A set of interesting results of a recent opinion analysis of Cape Town city residents is set to serve as a useful tool toward further improving inner city living.
The ‘dipstick survey’ is the first of its kind conducted by the Cape Town Central Improvement District of Cape Town (CCID), among a small proportion of 220 of the city’s 5000 residents, as estimated in the latest SA Census. The CCID is a private-public partnership which provides complementary urban management services to certain parts of the inner city, and needs little introduction when it comes to making the city more user friendly.
By revealing their likes, needs and preferences as it relates to inner city living, residents answered questions about public transport, safety, entertainment, retail, cleanliness, and public open spaces.
Researcher Andrew Fleming, who compiled the survey, says: “It helps us to understand how the CCID can better match its services to the needs of residents, to best live up to its motto of ‘safe, clean and caring.’ He refers to this process, as a two-way conversation to ensure long-term engagement.

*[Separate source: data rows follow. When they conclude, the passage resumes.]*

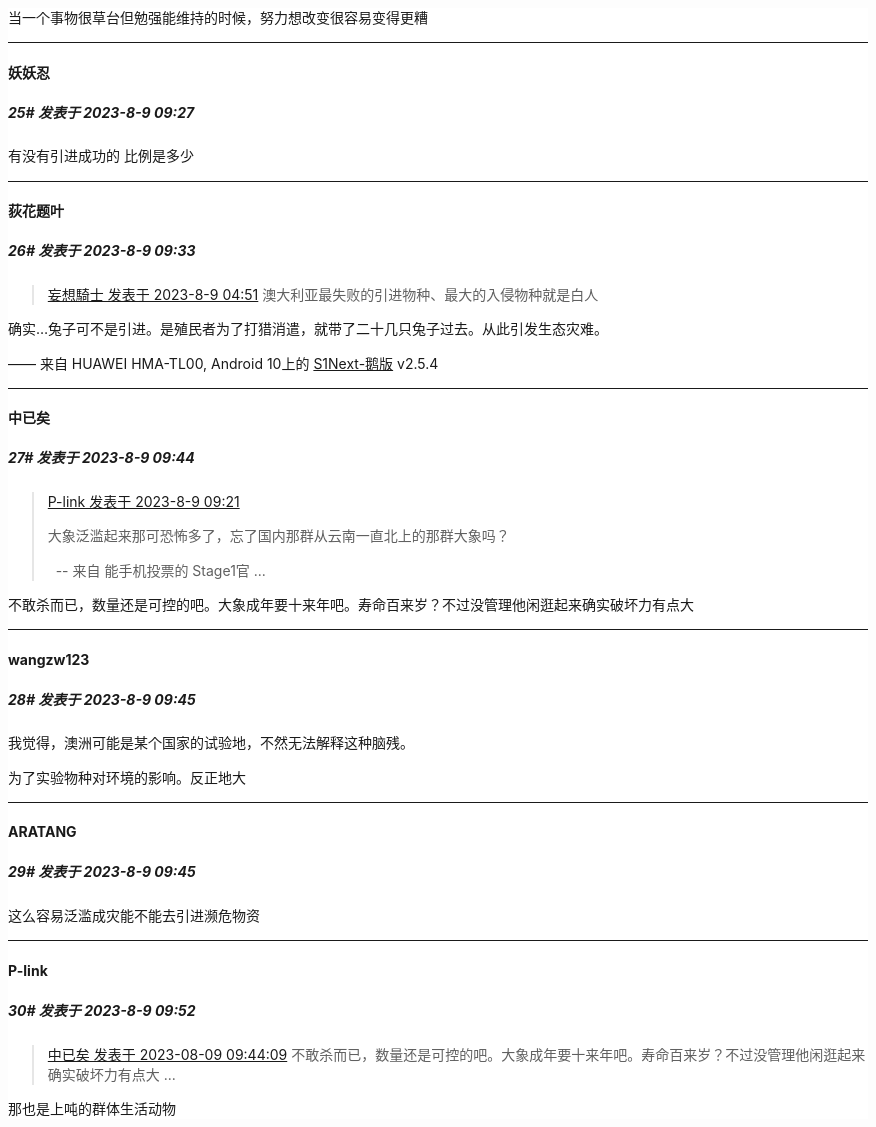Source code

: 当一个事物很草台但勉强能维持的时候，努力想改变很容易变得更糟

*****

####  妖妖忍  
##### 25#       发表于 2023-8-9 09:27

有没有引进成功的 比例是多少

*****

####  荻花题叶  
##### 26#       发表于 2023-8-9 09:33

<blockquote><a href="httphttps://bbs.saraba1st.com/2b/forum.php?mod=redirect&amp;goto=findpost&amp;pid=61959031&amp;ptid=2147641" target="_blank">妄想騎士 发表于 2023-8-9 04:51</a>
澳大利亚最失败的引进物种、最大的入侵物种就是白人</blockquote>
确实…兔子可不是引进。是殖民者为了打猎消遣，就带了二十几只兔子过去。从此引发生态灾难。

—— 来自 HUAWEI HMA-TL00, Android 10上的 [S1Next-鹅版](https://github.com/ykrank/S1-Next/releases) v2.5.4

*****

####  中已矣  
##### 27#       发表于 2023-8-9 09:44

<blockquote><a href="httphttps://bbs.saraba1st.com/2b/forum.php?mod=redirect&amp;goto=findpost&amp;pid=61959999&amp;ptid=2147641" target="_blank">P-link 发表于 2023-8-9 09:21</a>

大象泛滥起来那可恐怖多了，忘了国内那群从云南一直北上的那群大象吗？

  -- 来自 能手机投票的 Stage1官 ...</blockquote>
不敢杀而已，数量还是可控的吧。大象成年要十来年吧。寿命百来岁？不过没管理他闲逛起来确实破坏力有点大

*****

####  wangzw123  
##### 28#       发表于 2023-8-9 09:45

我觉得，澳洲可能是某个国家的试验地，不然无法解释这种脑残。

为了实验物种对环境的影响。反正地大

*****

####  ARATANG  
##### 29#       发表于 2023-8-9 09:45

这么容易泛滥成灾能不能去引进濒危物资

*****

####  P-link  
##### 30#       发表于 2023-8-9 09:52

<blockquote><a href="httphttps://bbs.saraba1st.com/2b/forum.php?mod=redirect&amp;goto=findpost&amp;pid=61960298&amp;ptid=2147641" target="_blank">中已矣 发表于 2023-08-09 09:44:09</a>
不敢杀而已，数量还是可控的吧。大象成年要十来年吧。寿命百来岁？不过没管理他闲逛起来确实破坏力有点大 ...</blockquote>那也是上吨的群体生活动物
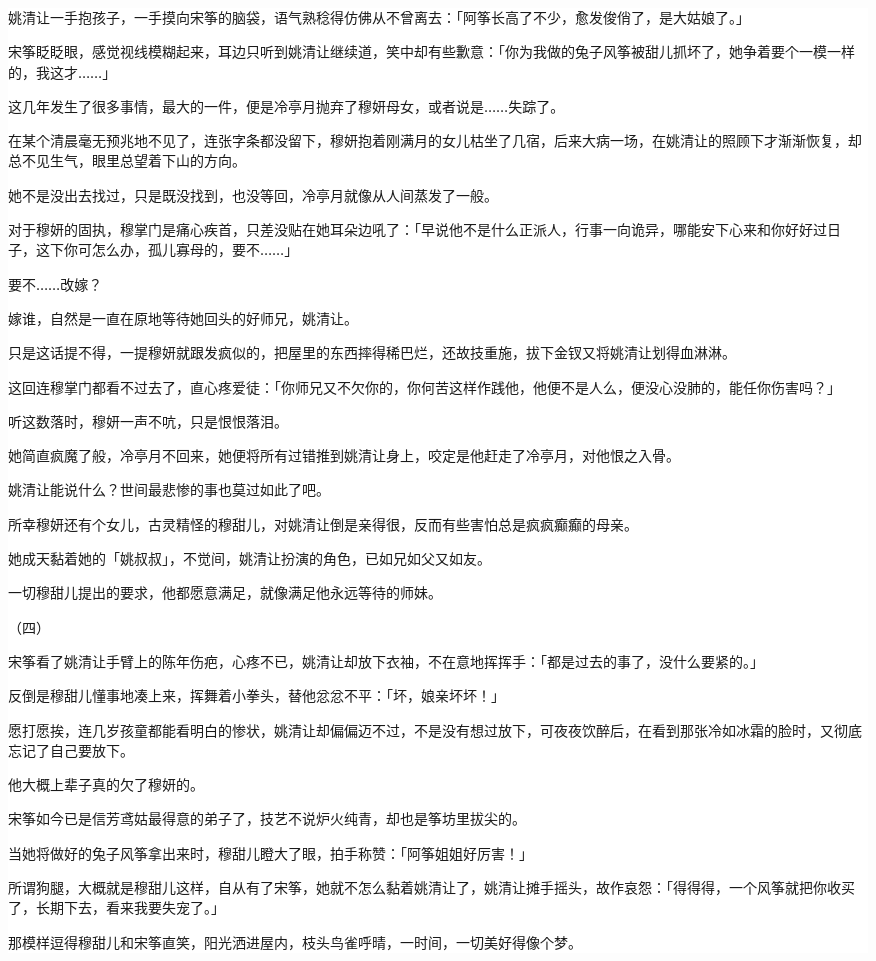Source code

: 姚清让一手抱孩子，一手摸向宋筝的脑袋，语气熟稔得仿佛从不曾离去：「阿筝长高了不少，愈发俊俏了，是大姑娘了。」


宋筝眨眨眼，感觉视线模糊起来，耳边只听到姚清让继续道，笑中却有些歉意：「你为我做的兔子风筝被甜儿抓坏了，她争着要个一模一样的，我这才……」


这几年发生了很多事情，最大的一件，便是冷亭月抛弃了穆妍母女，或者说是……失踪了。


在某个清晨毫无预兆地不见了，连张字条都没留下，穆妍抱着刚满月的女儿枯坐了几宿，后来大病一场，在姚清让的照顾下才渐渐恢复，却总不见生气，眼里总望着下山的方向。


她不是没出去找过，只是既没找到，也没等回，冷亭月就像从人间蒸发了一般。


对于穆妍的固执，穆掌门是痛心疾首，只差没贴在她耳朵边吼了：「早说他不是什么正派人，行事一向诡异，哪能安下心来和你好好过日子，这下你可怎么办，孤儿寡母的，要不……」


要不……改嫁？


嫁谁，自然是一直在原地等待她回头的好师兄，姚清让。


只是这话提不得，一提穆妍就跟发疯似的，把屋里的东西摔得稀巴烂，还故技重施，拔下金钗又将姚清让划得血淋淋。


这回连穆掌门都看不过去了，直心疼爱徒：「你师兄又不欠你的，你何苦这样作践他，他便不是人么，便没心没肺的，能任你伤害吗？」


听这数落时，穆妍一声不吭，只是恨恨落泪。


她简直疯魔了般，冷亭月不回来，她便将所有过错推到姚清让身上，咬定是他赶走了冷亭月，对他恨之入骨。


姚清让能说什么？世间最悲惨的事也莫过如此了吧。


所幸穆妍还有个女儿，古灵精怪的穆甜儿，对姚清让倒是亲得很，反而有些害怕总是疯疯癫癫的母亲。


她成天黏着她的「姚叔叔」，不觉间，姚清让扮演的角色，已如兄如父又如友。


一切穆甜儿提出的要求，他都愿意满足，就像满足他永远等待的师妹。


（四）


宋筝看了姚清让手臂上的陈年伤疤，心疼不已，姚清让却放下衣袖，不在意地挥挥手：「都是过去的事了，没什么要紧的。」


反倒是穆甜儿懂事地凑上来，挥舞着小拳头，替他忿忿不平：「坏，娘亲坏坏！」


愿打愿挨，连几岁孩童都能看明白的惨状，姚清让却偏偏迈不过，不是没有想过放下，可夜夜饮醉后，在看到那张冷如冰霜的脸时，又彻底忘记了自己要放下。


他大概上辈子真的欠了穆妍的。


宋筝如今已是信芳鸢姑最得意的弟子了，技艺不说炉火纯青，却也是筝坊里拔尖的。


当她将做好的兔子风筝拿出来时，穆甜儿瞪大了眼，拍手称赞：「阿筝姐姐好厉害！」


所谓狗腿，大概就是穆甜儿这样，自从有了宋筝，她就不怎么黏着姚清让了，姚清让摊手摇头，故作哀怨：「得得得，一个风筝就把你收买了，长期下去，看来我要失宠了。」


那模样逗得穆甜儿和宋筝直笑，阳光洒进屋内，枝头鸟雀呼晴，一时间，一切美好得像个梦。
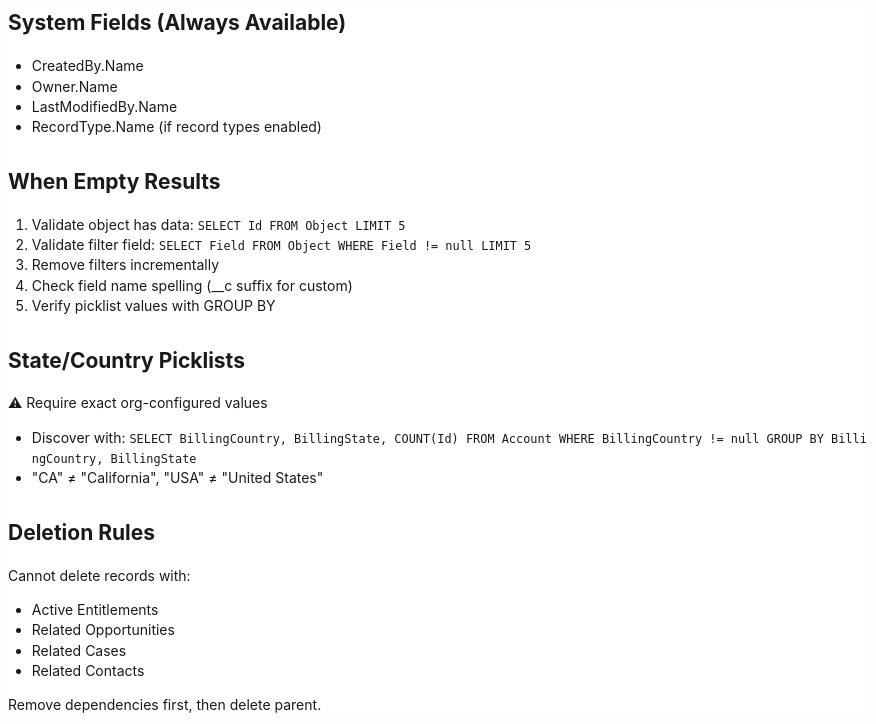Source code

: ## System Fields (Always Available)

- CreatedBy.Name
- Owner.Name
- LastModifiedBy.Name
- RecordType.Name (if record types enabled)

## When Empty Results

1. Validate object has data: `SELECT Id FROM Object LIMIT 5`
2. Validate filter field: `SELECT Field FROM Object WHERE Field != null LIMIT 5`
3. Remove filters incrementally
4. Check field name spelling (__c suffix for custom)
5. Verify picklist values with GROUP BY

## State/Country Picklists

⚠️ Require exact org-configured values
- Discover with: `SELECT BillingCountry, BillingState, COUNT(Id) FROM Account WHERE BillingCountry != null GROUP BY BillingCountry, BillingState`
- "CA" ≠ "California", "USA" ≠ "United States"

## Deletion Rules

Cannot delete records with:
- Active Entitlements
- Related Opportunities
- Related Cases
- Related Contacts

Remove dependencies first, then delete parent.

Confidence in the urban lifestyle of the CBD is evident in the number of years some residents have already spent living in the city, as well as the length of time the same people anticipate spending there in the future. Others emphasized the city ‘vibe’ which is not only unique to Cape Town, but plays an important role in promoting the city as a lifestyle and tourist destination.
Transport related questions revealed a large number of commuters who use cars for short travelling distances, which was a surprise element in the survey says Fleming. “However, as MyCiTi public transport system rolls out further, and the CBD incorporates more non-motorised transport options, such as bicycle lanes and pedestrian corridors, it will be interesting to see whether the number of local drivers drops over the years.” Although only 9% of residents use MyCiTi to get to work, 30% of all respondents indicated use of this service in one way or another.
The survey also revealed fluidity of movement through the CBD. Fleming said:“Residents clearly knit the city together; they’ll shop in one part of town, work in another and then go to restaurants situated throughout the area. To residents, the CBD is more about a vibe, as opposed to a bounded space.”
Public open areas, such as The Company’s Garden, as well as pedestrian thoroughfares such as St George’s Mall between Strand and Whale Streets with good retail facilities, show the highest pedestrian footfall.
While the opinions of residents, some who are property owners and others tenants, is a highly valued commodity, business operators also continue to benefit from any number of improvements in the city.
A recent ‘business friendly’ city initiative materialised when the international practice of the use of outdoor signs to display the numbers of buildings, which also correlates with the area’s Geographic Information System (GIS) map, was introduced.
Cape Town is the first South African city to include building numbers on the same signs as street names.